Earlier this year the Fico government decided that gas suppliers will be able to charge only regulated prices to households whose annual consumption does not exceed 6,500 cubic metres. On July 2, the government gave ÚRSO more authority to cap energy prices.

Smer’s ruling coalition partners, the Movement for a Democratic Slovakia (HZDS) and the Slovak National Party (SNS), said they support the government’s efforts to prevent gas price rises for households. Fico has been consistently critical of the former government of Mikuláš Dzurinda for selling a 49-percent stake in SPP to the French and German investors calling the move “nonsense”.

“Only a fool could have sold SPP for Sk123 billion to the French and Germans, who are now doing with the company literally what they want,” Fico, said as quoted by SITA.

In 2002, the Mikuláš Dzurinda government sold the 49-percent stake in SPP to the foreign investors for USD 2.7 billion, which was about Sk130 billion at that time.

A member of Dzurinda’s Slovak Democratic and Christian Union (SDKÚ), Ivan Štefanec, described Fico’s words as mere attempts to threaten.

“If there is a trade conflict [anywhere else] in the civilized world the courts solve it,” Štefanec told The Slovak Spectator. “Fico’s statements are also an expression of distrust in the independent courts.”

As for the impact Fico’s statements might have on foreign investors, Štefanec said that the prime minister’s conduct, which focuses on portraying them as the enemy, does not only worsen Slovakia’s position but will also be reflected in a fall in investment in the country’s energy sector.

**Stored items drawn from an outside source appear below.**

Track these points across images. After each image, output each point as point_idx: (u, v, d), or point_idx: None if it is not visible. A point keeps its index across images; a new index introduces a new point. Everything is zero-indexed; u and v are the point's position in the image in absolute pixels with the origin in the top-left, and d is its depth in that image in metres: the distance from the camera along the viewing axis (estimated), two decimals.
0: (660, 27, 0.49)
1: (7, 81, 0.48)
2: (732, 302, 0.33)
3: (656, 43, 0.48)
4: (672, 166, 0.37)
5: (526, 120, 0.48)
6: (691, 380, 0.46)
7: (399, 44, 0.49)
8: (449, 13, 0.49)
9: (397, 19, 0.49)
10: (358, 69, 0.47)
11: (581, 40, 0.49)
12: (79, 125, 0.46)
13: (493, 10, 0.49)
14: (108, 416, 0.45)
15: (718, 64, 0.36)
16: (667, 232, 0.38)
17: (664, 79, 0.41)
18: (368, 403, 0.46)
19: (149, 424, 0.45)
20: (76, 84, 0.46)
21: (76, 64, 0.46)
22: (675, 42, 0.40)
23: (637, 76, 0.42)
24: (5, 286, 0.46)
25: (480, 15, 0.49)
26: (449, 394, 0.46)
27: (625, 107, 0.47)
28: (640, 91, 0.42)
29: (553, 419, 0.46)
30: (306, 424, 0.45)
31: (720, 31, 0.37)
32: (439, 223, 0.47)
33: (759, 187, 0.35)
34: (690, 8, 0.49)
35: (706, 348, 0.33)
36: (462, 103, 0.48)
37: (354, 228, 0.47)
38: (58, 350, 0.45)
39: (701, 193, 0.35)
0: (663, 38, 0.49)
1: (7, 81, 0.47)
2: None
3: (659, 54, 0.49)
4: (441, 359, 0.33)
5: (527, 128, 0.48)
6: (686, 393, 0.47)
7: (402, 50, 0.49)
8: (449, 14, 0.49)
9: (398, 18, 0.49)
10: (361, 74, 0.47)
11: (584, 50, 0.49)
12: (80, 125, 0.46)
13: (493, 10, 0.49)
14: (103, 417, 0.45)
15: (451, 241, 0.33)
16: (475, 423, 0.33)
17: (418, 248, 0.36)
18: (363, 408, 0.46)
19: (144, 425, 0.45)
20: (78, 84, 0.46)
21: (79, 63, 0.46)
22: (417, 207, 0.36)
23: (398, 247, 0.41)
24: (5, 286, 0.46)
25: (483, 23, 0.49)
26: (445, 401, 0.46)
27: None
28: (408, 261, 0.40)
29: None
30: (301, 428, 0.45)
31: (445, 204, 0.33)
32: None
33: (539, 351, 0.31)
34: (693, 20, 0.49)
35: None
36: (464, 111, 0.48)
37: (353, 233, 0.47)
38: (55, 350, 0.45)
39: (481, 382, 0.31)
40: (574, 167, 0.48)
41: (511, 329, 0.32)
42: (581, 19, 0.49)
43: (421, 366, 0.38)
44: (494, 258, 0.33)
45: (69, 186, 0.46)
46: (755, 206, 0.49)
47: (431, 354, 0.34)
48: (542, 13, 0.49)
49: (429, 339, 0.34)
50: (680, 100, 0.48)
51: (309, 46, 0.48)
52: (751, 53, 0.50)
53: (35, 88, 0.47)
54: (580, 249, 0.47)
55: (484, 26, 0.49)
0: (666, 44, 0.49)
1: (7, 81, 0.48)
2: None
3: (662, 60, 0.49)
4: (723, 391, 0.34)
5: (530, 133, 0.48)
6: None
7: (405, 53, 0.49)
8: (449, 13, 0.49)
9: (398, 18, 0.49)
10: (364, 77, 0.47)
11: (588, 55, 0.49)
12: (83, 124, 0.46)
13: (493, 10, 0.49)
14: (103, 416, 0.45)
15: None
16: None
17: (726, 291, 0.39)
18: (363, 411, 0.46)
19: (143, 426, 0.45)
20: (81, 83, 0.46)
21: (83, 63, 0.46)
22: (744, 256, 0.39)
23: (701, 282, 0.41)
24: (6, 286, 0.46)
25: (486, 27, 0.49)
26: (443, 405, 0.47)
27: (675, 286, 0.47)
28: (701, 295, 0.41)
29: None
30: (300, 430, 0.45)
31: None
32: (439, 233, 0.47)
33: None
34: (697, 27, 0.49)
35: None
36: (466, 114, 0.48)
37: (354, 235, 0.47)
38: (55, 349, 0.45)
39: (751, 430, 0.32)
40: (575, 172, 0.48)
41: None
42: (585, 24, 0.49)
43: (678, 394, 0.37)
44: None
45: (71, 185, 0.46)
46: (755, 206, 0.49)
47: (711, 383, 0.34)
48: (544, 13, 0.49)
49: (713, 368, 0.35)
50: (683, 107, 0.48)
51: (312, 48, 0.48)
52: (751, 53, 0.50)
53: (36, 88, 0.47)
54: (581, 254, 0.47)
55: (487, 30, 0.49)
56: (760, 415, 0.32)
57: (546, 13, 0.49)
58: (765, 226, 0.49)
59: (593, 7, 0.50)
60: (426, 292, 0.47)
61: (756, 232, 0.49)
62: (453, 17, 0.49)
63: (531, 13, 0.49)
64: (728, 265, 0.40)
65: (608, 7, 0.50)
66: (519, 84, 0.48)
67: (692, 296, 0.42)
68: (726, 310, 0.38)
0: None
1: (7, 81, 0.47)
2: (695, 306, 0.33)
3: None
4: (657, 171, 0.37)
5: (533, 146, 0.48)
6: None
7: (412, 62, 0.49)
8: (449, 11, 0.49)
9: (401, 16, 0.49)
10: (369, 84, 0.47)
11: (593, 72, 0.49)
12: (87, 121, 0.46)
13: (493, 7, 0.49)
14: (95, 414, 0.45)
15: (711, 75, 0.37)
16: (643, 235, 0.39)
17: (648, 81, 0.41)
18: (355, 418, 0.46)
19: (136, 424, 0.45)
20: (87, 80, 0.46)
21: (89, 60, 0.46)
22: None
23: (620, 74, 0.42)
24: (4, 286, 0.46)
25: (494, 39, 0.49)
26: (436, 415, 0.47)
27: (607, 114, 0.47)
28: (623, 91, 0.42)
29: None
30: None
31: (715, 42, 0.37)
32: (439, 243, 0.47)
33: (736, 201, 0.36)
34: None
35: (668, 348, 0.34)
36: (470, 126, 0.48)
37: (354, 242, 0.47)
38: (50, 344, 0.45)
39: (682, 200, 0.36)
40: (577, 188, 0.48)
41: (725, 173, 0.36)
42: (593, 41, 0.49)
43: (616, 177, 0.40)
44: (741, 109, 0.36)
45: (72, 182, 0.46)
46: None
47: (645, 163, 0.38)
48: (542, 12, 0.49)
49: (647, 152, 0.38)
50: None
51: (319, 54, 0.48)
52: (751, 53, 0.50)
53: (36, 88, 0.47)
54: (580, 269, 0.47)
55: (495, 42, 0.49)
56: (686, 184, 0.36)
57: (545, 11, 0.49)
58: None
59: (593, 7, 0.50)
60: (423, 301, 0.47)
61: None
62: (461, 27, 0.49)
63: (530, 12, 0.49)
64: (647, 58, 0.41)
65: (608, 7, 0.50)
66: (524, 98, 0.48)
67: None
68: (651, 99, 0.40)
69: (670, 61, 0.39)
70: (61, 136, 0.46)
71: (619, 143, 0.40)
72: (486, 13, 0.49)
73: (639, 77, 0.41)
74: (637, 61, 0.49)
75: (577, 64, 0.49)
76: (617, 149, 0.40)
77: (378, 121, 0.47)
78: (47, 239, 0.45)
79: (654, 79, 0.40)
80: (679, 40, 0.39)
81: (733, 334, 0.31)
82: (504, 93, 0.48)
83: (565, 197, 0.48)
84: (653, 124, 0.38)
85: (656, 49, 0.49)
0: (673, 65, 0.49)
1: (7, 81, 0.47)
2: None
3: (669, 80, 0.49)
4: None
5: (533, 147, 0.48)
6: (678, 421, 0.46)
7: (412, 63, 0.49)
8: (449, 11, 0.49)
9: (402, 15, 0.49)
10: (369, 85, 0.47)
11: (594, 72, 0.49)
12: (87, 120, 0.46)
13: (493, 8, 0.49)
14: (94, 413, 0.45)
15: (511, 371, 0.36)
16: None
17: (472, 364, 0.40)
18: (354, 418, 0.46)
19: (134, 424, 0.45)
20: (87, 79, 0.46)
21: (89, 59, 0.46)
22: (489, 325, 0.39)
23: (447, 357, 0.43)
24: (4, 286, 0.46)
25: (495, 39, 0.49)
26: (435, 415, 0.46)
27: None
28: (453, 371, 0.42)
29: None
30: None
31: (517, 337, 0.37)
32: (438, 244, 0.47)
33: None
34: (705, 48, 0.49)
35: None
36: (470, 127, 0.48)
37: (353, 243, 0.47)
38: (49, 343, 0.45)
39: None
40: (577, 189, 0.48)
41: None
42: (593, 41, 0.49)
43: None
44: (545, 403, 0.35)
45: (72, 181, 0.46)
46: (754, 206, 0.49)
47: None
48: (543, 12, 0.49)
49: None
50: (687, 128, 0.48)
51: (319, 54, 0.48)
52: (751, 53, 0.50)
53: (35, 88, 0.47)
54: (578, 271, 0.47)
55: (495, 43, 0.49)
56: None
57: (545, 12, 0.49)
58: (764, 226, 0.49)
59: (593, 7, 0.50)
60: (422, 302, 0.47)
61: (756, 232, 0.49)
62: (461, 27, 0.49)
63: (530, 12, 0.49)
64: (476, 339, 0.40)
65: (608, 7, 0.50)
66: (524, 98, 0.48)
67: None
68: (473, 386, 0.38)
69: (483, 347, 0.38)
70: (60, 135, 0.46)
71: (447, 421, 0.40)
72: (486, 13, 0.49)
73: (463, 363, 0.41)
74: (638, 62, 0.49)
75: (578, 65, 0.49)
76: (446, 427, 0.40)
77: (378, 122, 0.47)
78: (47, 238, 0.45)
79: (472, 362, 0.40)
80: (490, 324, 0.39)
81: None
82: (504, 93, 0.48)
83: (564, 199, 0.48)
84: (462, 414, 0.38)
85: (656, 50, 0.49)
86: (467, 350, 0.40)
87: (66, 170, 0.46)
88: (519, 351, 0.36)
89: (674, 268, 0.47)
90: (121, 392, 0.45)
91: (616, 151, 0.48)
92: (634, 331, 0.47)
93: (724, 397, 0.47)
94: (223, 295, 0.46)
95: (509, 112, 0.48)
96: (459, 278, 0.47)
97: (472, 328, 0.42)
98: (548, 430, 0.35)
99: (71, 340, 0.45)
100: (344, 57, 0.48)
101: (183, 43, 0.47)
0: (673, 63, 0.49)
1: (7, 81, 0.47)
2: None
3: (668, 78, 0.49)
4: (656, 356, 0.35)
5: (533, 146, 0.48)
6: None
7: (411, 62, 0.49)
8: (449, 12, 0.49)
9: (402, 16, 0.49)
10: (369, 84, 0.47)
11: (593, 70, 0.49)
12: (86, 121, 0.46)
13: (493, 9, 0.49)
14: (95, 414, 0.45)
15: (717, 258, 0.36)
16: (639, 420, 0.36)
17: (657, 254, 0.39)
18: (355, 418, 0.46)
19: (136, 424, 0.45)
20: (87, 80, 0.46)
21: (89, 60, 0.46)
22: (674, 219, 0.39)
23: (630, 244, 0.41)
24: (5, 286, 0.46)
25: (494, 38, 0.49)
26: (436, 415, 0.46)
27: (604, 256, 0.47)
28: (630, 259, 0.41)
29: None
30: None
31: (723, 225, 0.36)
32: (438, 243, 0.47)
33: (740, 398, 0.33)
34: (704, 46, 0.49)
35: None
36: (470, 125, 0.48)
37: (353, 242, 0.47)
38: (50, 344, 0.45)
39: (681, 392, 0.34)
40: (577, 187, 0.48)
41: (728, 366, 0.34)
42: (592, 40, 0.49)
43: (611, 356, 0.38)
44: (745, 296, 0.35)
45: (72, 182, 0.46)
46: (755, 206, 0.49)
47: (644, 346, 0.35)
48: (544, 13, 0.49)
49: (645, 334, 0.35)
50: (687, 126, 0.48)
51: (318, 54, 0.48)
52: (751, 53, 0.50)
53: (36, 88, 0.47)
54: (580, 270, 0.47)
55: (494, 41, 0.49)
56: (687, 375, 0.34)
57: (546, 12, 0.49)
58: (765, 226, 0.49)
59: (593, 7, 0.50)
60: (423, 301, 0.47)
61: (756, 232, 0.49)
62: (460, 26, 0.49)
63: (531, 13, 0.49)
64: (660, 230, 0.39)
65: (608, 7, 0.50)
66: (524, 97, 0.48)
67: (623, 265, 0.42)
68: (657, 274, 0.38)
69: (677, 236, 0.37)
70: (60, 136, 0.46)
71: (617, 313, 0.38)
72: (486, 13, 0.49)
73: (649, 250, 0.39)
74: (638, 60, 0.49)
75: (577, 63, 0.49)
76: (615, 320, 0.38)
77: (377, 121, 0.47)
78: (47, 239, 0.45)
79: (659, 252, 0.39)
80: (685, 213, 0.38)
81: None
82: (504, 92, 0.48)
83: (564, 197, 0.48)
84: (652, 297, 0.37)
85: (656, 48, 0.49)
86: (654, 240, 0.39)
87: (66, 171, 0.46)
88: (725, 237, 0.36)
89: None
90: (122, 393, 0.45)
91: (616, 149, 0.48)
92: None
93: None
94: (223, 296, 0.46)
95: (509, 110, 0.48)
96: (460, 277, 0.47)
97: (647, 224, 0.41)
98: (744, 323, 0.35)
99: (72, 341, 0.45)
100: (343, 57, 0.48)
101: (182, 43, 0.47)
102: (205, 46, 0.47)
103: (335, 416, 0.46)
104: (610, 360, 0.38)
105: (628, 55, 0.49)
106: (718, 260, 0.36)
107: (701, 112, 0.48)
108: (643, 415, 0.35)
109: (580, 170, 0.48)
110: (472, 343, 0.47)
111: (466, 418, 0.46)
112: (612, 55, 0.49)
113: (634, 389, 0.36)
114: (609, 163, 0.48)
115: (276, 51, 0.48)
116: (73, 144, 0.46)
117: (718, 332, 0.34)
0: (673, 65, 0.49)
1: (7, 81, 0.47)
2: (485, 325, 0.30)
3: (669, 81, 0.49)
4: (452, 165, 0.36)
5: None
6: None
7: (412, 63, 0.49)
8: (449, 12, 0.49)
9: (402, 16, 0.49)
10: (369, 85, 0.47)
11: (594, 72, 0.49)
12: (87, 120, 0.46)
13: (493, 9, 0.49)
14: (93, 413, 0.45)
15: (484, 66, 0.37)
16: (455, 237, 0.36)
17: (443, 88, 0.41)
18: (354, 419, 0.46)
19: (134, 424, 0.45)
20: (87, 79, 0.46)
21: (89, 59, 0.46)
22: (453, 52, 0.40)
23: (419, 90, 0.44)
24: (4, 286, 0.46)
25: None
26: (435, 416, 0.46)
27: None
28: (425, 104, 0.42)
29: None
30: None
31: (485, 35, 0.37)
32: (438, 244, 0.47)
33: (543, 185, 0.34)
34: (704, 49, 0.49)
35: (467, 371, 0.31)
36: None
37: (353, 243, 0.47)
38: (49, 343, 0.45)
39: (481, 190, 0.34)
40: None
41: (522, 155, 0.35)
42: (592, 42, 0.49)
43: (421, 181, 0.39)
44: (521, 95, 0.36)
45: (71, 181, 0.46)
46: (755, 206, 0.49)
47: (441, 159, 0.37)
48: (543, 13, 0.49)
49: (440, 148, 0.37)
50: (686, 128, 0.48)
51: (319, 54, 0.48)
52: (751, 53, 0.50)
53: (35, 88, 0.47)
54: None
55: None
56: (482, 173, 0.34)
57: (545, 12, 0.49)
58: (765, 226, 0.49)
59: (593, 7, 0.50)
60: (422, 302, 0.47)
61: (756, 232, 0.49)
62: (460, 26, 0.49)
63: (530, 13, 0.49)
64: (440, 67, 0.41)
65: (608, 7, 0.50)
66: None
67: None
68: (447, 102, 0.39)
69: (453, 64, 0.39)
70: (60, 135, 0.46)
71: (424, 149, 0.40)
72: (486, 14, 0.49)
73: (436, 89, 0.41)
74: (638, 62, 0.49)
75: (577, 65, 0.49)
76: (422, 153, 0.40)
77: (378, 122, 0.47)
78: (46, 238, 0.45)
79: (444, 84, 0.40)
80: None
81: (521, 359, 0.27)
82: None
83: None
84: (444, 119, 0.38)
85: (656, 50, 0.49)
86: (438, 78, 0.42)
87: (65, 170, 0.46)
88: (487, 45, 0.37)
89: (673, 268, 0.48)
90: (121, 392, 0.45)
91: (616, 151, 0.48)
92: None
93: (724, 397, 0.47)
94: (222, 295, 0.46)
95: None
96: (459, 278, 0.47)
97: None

According to Štefanec, Prime Minister Fico has been espousing his aversion of everything free and private while, thanks to the effectiveness of the private sector, he has had Sk130 billion more at his disposal in just the last three years.

Štefanec also said that instead of making senseless proposals, the prime minister should support moves that improve conditions for the middle class and the business environment in Slovakia.